PROVIDED INFORMATION:
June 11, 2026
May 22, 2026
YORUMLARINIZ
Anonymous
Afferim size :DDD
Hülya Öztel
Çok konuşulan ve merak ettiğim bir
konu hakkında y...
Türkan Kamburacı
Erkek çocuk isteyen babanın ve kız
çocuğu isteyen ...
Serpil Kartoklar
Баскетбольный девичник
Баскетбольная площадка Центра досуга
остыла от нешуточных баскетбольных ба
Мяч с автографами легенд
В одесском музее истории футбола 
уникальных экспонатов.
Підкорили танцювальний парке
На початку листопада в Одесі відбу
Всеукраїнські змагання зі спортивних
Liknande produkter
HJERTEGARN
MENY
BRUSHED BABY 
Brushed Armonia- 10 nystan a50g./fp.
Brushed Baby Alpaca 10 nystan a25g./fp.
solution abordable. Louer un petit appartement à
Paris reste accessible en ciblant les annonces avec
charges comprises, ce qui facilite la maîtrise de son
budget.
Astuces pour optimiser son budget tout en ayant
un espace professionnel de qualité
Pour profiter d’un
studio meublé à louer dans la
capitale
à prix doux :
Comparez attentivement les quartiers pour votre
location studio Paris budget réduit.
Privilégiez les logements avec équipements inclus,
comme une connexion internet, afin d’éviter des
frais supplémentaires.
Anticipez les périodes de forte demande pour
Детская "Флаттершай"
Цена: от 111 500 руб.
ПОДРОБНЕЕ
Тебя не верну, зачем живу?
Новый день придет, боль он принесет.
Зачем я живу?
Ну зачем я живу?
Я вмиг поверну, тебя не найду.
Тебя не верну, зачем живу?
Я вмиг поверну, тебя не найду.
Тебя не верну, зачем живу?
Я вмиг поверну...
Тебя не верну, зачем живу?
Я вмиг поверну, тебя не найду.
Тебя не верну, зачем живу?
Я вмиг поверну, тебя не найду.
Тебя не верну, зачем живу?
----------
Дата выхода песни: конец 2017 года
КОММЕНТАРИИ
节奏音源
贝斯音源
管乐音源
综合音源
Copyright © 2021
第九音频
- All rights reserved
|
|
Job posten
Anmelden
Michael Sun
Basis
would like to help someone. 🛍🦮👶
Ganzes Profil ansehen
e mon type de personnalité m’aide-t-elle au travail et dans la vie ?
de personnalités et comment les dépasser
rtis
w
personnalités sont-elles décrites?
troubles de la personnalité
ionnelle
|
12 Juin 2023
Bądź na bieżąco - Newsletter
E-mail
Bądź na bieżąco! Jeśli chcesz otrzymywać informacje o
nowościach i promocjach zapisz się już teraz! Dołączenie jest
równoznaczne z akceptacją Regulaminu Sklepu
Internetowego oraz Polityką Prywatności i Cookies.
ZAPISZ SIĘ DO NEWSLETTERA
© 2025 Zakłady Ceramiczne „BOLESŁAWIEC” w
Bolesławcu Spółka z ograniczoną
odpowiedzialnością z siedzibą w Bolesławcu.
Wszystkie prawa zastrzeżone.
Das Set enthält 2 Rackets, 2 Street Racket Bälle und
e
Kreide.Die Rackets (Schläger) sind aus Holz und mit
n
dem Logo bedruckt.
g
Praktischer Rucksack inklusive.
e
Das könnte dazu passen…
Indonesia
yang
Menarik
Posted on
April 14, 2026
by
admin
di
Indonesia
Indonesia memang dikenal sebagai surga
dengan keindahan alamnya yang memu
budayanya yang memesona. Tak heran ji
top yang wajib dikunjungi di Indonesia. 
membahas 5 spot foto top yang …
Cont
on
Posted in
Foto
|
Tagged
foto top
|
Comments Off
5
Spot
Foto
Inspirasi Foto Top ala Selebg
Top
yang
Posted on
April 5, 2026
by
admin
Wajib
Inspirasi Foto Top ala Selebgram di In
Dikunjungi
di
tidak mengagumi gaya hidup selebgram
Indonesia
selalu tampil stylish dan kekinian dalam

DIRECTIONS: All of the data above needs to be set down again exactly. Include every line.

EXPECTED ANSWER:
June 11, 2026
May 22, 2026
YORUMLARINIZ
Anonymous
Afferim size :DDD
Hülya Öztel
Çok konuşulan ve merak ettiğim bir
konu hakkında y...
Türkan Kamburacı
Erkek çocuk isteyen babanın ve kız
çocuğu isteyen ...
Serpil Kartoklar
Баскетбольный девичник
Баскетбольная площадка Центра досуга
остыла от нешуточных баскетбольных ба
Мяч с автографами легенд
В одесском музее истории футбола 
уникальных экспонатов.
Підкорили танцювальний парке
На початку листопада в Одесі відбу
Всеукраїнські змагання зі спортивних
Liknande produkter
HJERTEGARN
MENY
BRUSHED BABY 
Brushed Armonia- 10 nystan a50g./fp.
Brushed Baby Alpaca 10 nystan a25g./fp.
solution abordable. Louer un petit appartement à
Paris reste accessible en ciblant les annonces avec
charges comprises, ce qui facilite la maîtrise de son
budget.
Astuces pour optimiser son budget tout en ayant
un espace professionnel de qualité
Pour profiter d’un
studio meublé à louer dans la
capitale
à prix doux :
Comparez attentivement les quartiers pour votre
location studio Paris budget réduit.
Privilégiez les logements avec équipements inclus,
comme une connexion internet, afin d’éviter des
frais supplémentaires.
Anticipez les périodes de forte demande pour
Детская "Флаттершай"
Цена: от 111 500 руб.
ПОДРОБНЕЕ
Тебя не верну, зачем живу?
Новый день придет, боль он принесет.
Зачем я живу?
Ну зачем я живу?
Я вмиг поверну, тебя не найду.
Тебя не верну, зачем живу?
Я вмиг поверну, тебя не найду.
Тебя не верну, зачем живу?
Я вмиг поверну...
Тебя не верну, зачем живу?
Я вмиг поверну, тебя не найду.
Тебя не верну, зачем живу?
Я вмиг поверну, тебя не найду.
Тебя не верну, зачем живу?
----------
Дата выхода песни: конец 2017 года
КОММЕНТАРИИ
节奏音源
贝斯音源
管乐音源
综合音源
Copyright © 2021
第九音频
- All rights reserved
|
|
Job posten
Anmelden
Michael Sun
Basis
would like to help someone. 🛍🦮👶
Ganzes Profil ansehen
e mon type de personnalité m’aide-t-elle au travail et dans la vie ?
de personnalités et comment les dépasser
rtis
w
personnalités sont-elles décrites?
troubles de la personnalité
ionnelle
|
12 Juin 2023
Bądź na bieżąco - Newsletter
E-mail
Bądź na bieżąco! Jeśli chcesz otrzymywać informacje o
nowościach i promocjach zapisz się już teraz! Dołączenie jest
równoznaczne z akceptacją Regulaminu Sklepu
Internetowego oraz Polityką Prywatności i Cookies.
ZAPISZ SIĘ DO NEWSLETTERA
© 2025 Zakłady Ceramiczne „BOLESŁAWIEC” w
Bolesławcu Spółka z ograniczoną
odpowiedzialnością z siedzibą w Bolesławcu.
Wszystkie prawa zastrzeżone.
Das Set enthält 2 Rackets, 2 Street Racket Bälle und
e
Kreide.Die Rackets (Schläger) sind aus Holz und mit
n
dem Logo bedruckt.
g
Praktischer Rucksack inklusive.
e
Das könnte dazu passen…
Indonesia
yang
Menarik
Posted on
April 14, 2026
by
admin
di
Indonesia
Indonesia memang dikenal sebagai surga
dengan keindahan alamnya yang memu
budayanya yang memesona. Tak heran ji
top yang wajib dikunjungi di Indonesia. 
membahas 5 spot foto top yang …
Cont
on
Posted in
Foto
|
Tagged
foto top
|
Comments Off
5
Spot
Foto
Inspirasi Foto Top ala Selebg
Top
yang
Posted on
April 5, 2026
by
admin
Wajib
Inspirasi Foto Top ala Selebgram di In
Dikunjungi
di
tidak mengagumi gaya hidup selebgram
Indonesia
selalu tampil stylish dan kekinian dalam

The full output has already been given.